While heuristic driven decision-making has been widely accepted across behavioral economics, cognitive load has largely remained outside the scope of the existing framework. We use two in-lab experiments and eye tracking technology to discuss how the cognitive load imposed by retail display architecture affects visual attention and choice. Participants in both experiments engaged in six choice tasks, were asked to indicate their most preferred alternative, and indicate their likelihood-to-buy that alternative. Choice tasks within and between experiments varied in size and layout. We found that as design complexity increases, participants take longer to make their decision, engage in common choice patterns, spend less time visually on their choice product, and ignore increasingly more of the display. Implications for retailers include reducing vertical merchandising, decreasing the number of products in a display, and diversifying the product mix in the display.

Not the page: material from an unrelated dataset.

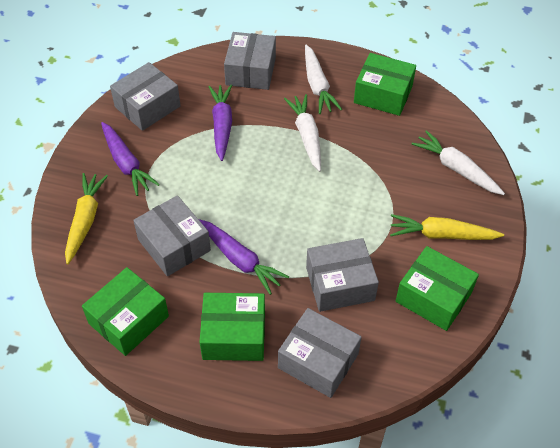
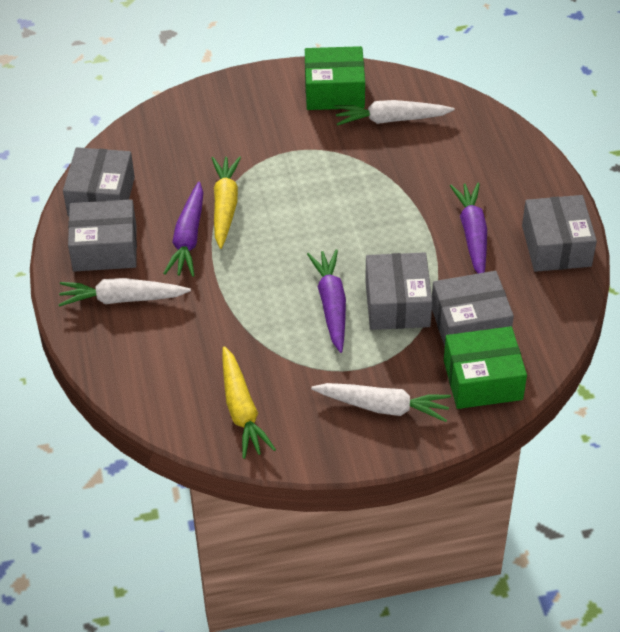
green box: 4 -> 2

“Untapping terroir: Experimental evidence of regional variation in hop flavor profiles.” Coauthors: Rob Sirrine, Alex Adams, Alec Mull, Scott Stuhr, and Trey Malone.
Thanks in part to the push for localized supply chains, U.S. hop production is becoming more regionally diverse. Differentiation in geographies implies changes in growing climates and other environmental factors known to alter the flavor profiles of agricultural commodities used in food and drink. We use a chemical analysis, blind taste test, and choice experiment to identify whether the same hop cultivar grown in different regions induces a unique sensory profile in hops and beer. The chemical analysis and taste test provide evidence of hop terroir, while we find that brewers are willing to pay a premium for local hops.